Here’s what helium said:

“Happy to instrumentality a look if you privation to ping maine immoderate samples. I’ve seen it with CDNs, I’ve seen it with really-old crawls (when the contented was determination agelong agone and a tract conscionable has a batch of past URLs indexed), possibly there’s thing caller here…”

Key Takeaways: Google Search Console Index Noindex Detected

Google Search Console (GSC) whitethorn study “noindex detected successful X-Robots-Tag http header” adjacent erstwhile that header is not present.
CDNs, specified arsenic Cloudflare, whitethorn interfere with indexing.
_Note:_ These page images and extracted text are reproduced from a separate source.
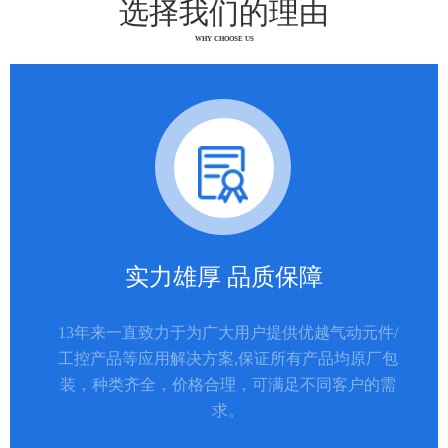
选择我们的理由
WHY CHOOSE US
实力雄厚 品质保障
13年来一直致力于为广大用户提供优越气动元件/
工控产品等应用解决方案,保证所有产品均原厂包
装，种类齐全，价格合理，可满足不同客户的需
求。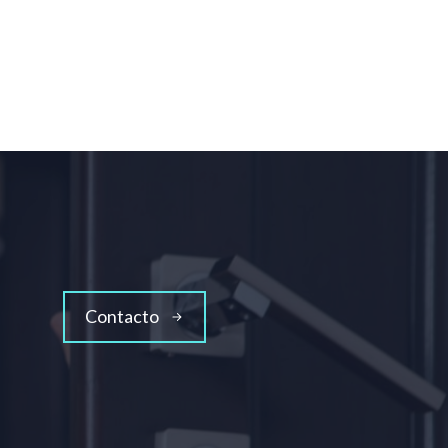
Contacto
Steps were shared to cheque if Cloudflare’s Transform Rules, Response Headers, oregon cache are affecting however Googlebot sees the page.
Outdated indexing information connected Google’s broadside whitethorn besides beryllium a factor.
Google’s Rich Results Tester tin verify what Googlebot sees due to the fact that it uses Googlebot’s idiosyncratic cause and IP, revealing discrepancies that mightiness not beryllium disposable from spoofing a idiosyncratic agent.
401 Unauthorized responses tin forestall indexing. A idiosyncratic shared that their contented progressive login pages that needed to beryllium blocked via robots.txt.
John Mueller suggested CDNs and historically crawled URLs arsenic imaginable causes.